Museveni Secures Release of Sudan Army Officers from Rebel Captivity

Sudan People’s Liberation Movement (SPLM) – North has released 150 senior and junior army officers of the Sudan army who have been in captivity, remedy Chimp Corps report.

SPLM-North has been fighting President Bashir’s government for many years.

The Sudanese army officers were captured by the SPLM rebels about six years ago.

They have been prisoners of war since then.

However, intelligence officials told this investigative website on Thursday night that the freed officers landed at Entebbe Airbase today.

The group in a military chopper and was later transfered in a guarded Uganda prisons bus to an unknown location.

But in a twist of events, journalists who had been invited to cover the event were kept in the dark regarding details and an earlier scheduled press briefing aborted at the last minute.
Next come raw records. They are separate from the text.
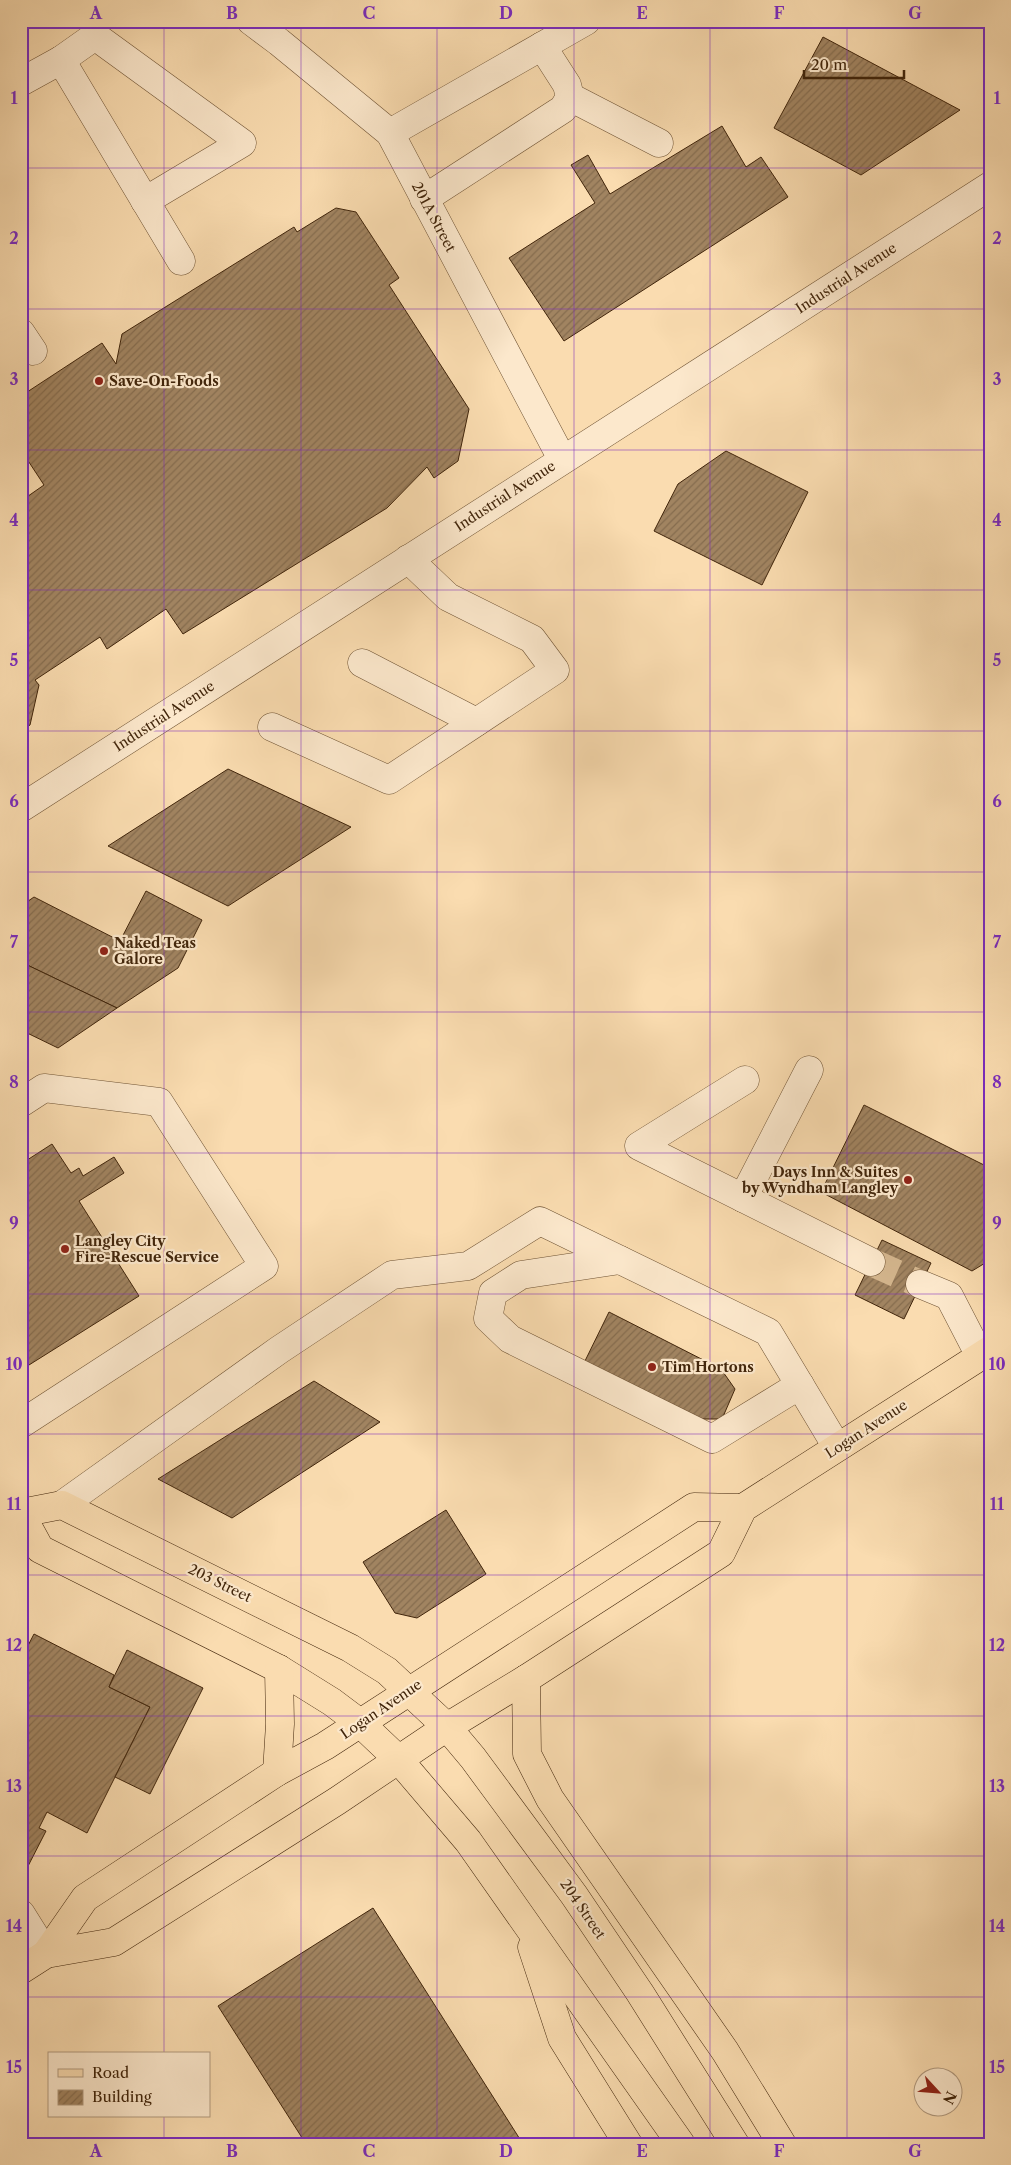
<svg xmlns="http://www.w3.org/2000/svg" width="1011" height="2165" viewBox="0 0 1011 2165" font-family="'Libre Caslon Text',serif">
<defs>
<pattern id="building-hatch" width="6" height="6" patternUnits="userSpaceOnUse" patternTransform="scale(1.25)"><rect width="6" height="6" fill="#a18461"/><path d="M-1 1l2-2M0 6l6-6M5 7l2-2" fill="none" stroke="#856c4e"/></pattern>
</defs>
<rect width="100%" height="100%" fill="#fadcb0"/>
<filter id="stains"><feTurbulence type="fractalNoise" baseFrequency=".004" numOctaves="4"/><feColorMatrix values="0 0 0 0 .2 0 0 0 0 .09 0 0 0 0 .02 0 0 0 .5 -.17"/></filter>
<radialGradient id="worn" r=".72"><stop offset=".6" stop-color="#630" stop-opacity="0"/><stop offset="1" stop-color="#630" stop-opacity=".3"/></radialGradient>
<g fill="url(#building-hatch)" stroke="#41250b">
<path d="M823 37 960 110 861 175 774 128Z"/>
<path d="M722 126 746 167 761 157 788 197 564 341 509 258 595 203 571 165 588 155 610 194Z"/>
<path d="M336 208 356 212 399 278 389 285 469 409 458 461 434 478 427 467 387 508 183 634 166 609 107 649 100 637 35 680 39 685 30 725 21 731V501L44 485 21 450V396L102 343 116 364 122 334 294 227 297 232Z"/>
<path d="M726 451 808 492 762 585 654 531 678 484Z"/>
<path d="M228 769 351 827 228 906 108 846Z"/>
<path d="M146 891 202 920 178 968 117 1008 21 962V906L34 897 120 941Z"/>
<path d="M21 962 117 1008 58 1048 21 1030Z"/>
<path d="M864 1105 990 1168V1260L972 1271 821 1192Z"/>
<path d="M52 1144 71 1173 79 1168 83 1176 114 1157 124 1173 79 1201 139 1296 21 1370V1164Z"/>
<path d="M882 1240 931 1263 904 1319 855 1295Z"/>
<path d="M609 1312 721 1369 735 1389 722 1419H691L583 1365Z"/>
<path d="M314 1381 380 1422 232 1518 158 1479Z"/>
<path d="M446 1510 486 1574 417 1618 395 1613 363 1562Z"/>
<path d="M34 1634 114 1675 109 1687 150 1707 87 1833 47 1812 39 1828 46 1831 25 1872 21 1870V1659Z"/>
<path d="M127 1650 203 1688 150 1794 115 1777 150 1707 109 1687Z"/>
<path d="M373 1908 523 2144H306L218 2006Z"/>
</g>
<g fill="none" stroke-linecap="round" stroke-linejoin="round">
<path stroke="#d5b78f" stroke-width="28" stroke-dasharray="28 14" stroke-linecap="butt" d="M871 1262 920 1284"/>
<g stroke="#6f5334" stroke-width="29">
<g id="minor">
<path d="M251 21 279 42 390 133 562 459"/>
<path d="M61 60 181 261"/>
<path d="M21 82 61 60 95 36 242 143 145 201"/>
<path d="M570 97 659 143"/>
<path d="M390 133 586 21"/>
<path d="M424 199 563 109 570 97 567 85 542 46"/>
<path d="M21 333 33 351"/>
<path d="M362 663 476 722"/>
<path d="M272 727 389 780 555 670 532 639 448 597 408 559"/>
<path d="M21 808 990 186"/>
<path d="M745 1080 639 1146 871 1262"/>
<path d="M21 1103 44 1088 159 1102 264 1266 21 1424"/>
<path d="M743 1198 809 1070"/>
<path d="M620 1260 521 1275 493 1293 488 1318 510 1339 712 1439 800 1385"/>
<path d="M920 1284 949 1296 980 1356"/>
<path d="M62 1505 279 1350 392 1275 468 1266 540 1221 768 1332 837 1447"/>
<path d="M21 1914 46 1954"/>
</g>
</g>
<g stroke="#41250b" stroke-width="29">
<g id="major">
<path d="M21 1513 62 1505 350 1648 387 1671 447 1727 473 1758 574 1895 640 1993 735 2144"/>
<path d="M21 1514 40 1549 279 1669 332 1702 360 1723 399 1760 468 1841 681 2144"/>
<path d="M526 1679 527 1754 550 1799 725 2051 782 2144"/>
<path d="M277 1772 280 1724 279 1669"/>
<path d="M532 1947 562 2038 628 2144"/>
<path d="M46 1954 85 1898 277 1772 325 1746 694 1507 743 1508"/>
<path d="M21 1970 46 1954 114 1942 337 1801 447 1727 526 1679 721 1553 743 1508 990 1350"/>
</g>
</g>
<use href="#minor" stroke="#fce8cc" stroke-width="28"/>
<use href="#major" stroke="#fadcb0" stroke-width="28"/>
</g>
<path fill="none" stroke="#7b2cbf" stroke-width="1" stroke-opacity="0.55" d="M164 21V2054M301 21V2144M437 21V2144M574 21V2144M710 21V2144M847 21V2144M21 168H990M21 309H990M21 450H990M21 590H990M21 731H990M21 872H990M21 1012H990M21 1153H990M21 1294H990M21 1434H990M21 1575H990M21 1716H990M21 1856H990M21 1997H990M164 2116V2144"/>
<g fill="#8f2418" stroke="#fce8cc" stroke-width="2">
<circle cx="99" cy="381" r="5"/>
<circle cx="104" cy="951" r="5"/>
<circle cx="908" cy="1180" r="5"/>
<circle cx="65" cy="1249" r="5"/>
<circle cx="652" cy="1367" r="5"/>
</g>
<g text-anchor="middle" stroke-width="4.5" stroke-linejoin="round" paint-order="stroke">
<g font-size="14" fill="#41250b" stroke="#fce8cc">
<text transform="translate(434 217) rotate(62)" y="5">201A Street</text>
<text transform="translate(846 278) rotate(-33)" y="5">Industrial Avenue</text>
<text transform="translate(505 496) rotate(-33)" y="5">Industrial Avenue</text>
<text transform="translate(164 716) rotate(-33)" y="5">Industrial Avenue</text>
<text transform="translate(866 1429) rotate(-33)" y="5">Logan Avenue</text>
<text transform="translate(220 1583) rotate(26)" y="5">203 Street</text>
<text transform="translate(381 1709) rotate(-34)" y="5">Logan Avenue</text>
<text transform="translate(583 1909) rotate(56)" y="5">204 Street</text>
</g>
<g font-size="14" font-weight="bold" fill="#41250b" stroke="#fce8cc" text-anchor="start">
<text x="109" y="386">Save-On-Foods</text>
<text x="114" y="948">Naked Teas<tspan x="114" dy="16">Galore</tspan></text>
<text x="898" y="1177" text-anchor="end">Days Inn &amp; Suites<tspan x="898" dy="16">by Wyndham Langley</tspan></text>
<text x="75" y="1246">Langley City<tspan x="75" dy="16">Fire-Rescue Service</tspan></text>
<text x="662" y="1372">Tim Hortons</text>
</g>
</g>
<rect width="1011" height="2165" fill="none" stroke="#fadcb0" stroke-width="55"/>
<rect x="48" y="2052" width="162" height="65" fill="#fce8cc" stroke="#b19a7f"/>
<rect x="58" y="2069" width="25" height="8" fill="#fadcb0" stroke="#b19a7f"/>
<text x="92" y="2078" font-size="15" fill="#41250b">Road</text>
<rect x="58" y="2090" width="25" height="15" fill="url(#building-hatch)" stroke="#b19a7f"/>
<text x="92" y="2102" font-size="15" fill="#41250b">Building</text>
<g transform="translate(938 2092) rotate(116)"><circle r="24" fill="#fce8cc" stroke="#b19a7f"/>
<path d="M0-4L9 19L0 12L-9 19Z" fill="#8f2418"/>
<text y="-8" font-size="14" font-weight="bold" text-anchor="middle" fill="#41250b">N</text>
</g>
<path d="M804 70v8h100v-8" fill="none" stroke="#41250b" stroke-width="2.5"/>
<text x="811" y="70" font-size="15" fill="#41250b" stroke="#fce8cc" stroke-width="4" paint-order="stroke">20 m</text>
<rect x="28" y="28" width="956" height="2110" fill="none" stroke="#7b2cbf" stroke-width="2"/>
<g font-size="16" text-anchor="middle" font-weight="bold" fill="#7b2cbf">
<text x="96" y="19">A</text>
<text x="232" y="19">B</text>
<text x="369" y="19">C</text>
<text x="506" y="19">D</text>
<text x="642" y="19">E</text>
<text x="779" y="19">F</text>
<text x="915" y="19">G</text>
<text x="14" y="104">1</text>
<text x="997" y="104">1</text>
<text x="14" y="244">2</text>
<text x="997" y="244">2</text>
<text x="14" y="385">3</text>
<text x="997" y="385">3</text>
<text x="14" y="526">4</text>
<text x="997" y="526">4</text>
<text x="14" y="666">5</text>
<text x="997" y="666">5</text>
<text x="14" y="807">6</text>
<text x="997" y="807">6</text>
<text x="14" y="948">7</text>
<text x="997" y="948">7</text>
<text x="14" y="1088">8</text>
<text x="997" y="1088">8</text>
<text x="14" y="1229">9</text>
<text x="997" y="1229">9</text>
<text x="14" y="1370">10</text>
<text x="997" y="1370">10</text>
<text x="14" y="1510">11</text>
<text x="997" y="1510">11</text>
<text x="14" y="1651">12</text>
<text x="997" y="1651">12</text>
<text x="14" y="1792">13</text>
<text x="997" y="1792">13</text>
<text x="14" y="1932">14</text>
<text x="997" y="1932">14</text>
<text x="14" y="2073">15</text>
<text x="997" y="2073">15</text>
<text x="96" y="2157">A</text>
<text x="232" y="2157">B</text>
<text x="369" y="2157">C</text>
<text x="506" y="2157">D</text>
<text x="642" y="2157">E</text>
<text x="779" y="2157">F</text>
<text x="915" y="2157">G</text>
</g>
<rect width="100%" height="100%" filter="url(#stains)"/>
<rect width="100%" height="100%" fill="url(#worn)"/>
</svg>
They (journalists) who had waited for some 5 hours for the Sudanese Ambassador since 3pm would be told by members of the diplomatic delegation that an order from Khartoum had barred disclosure of any details to the press.
Both local and international press was not allowed to film or take photos of the prisoners.


The next batch is expected to arrive on Friday.

Museveni intervention

“Museveni has been able to persuade the rebels to release the prisoners,” said a highly placed source.

“The President will hand them over to Bashir’s government on Sunday,” the source added.

The development comes high on the heels of renewed ties between Kampala and Khartoum.

The two leaders have exchanged visits in recent years, signaling an end to decades of hostility.

Museveni indirectly supported rebel movements to fight Bashir who was a known sponsor of Joseph Kony’s Lord’s Resistance Army.

Both leaders deny the counter accusations.

The SPLM-North has been a huge thorn in Khartoum’s flesh by launching repeated assaults on Sudan armed forces.

Officials told us that it appears to them Museveni has been entrusted to restore peace along the borders of Sudan and South Sudan.

“This is very good for the region,” said a source, adding, “So many organisations has tried to secure the release of those people but failed.”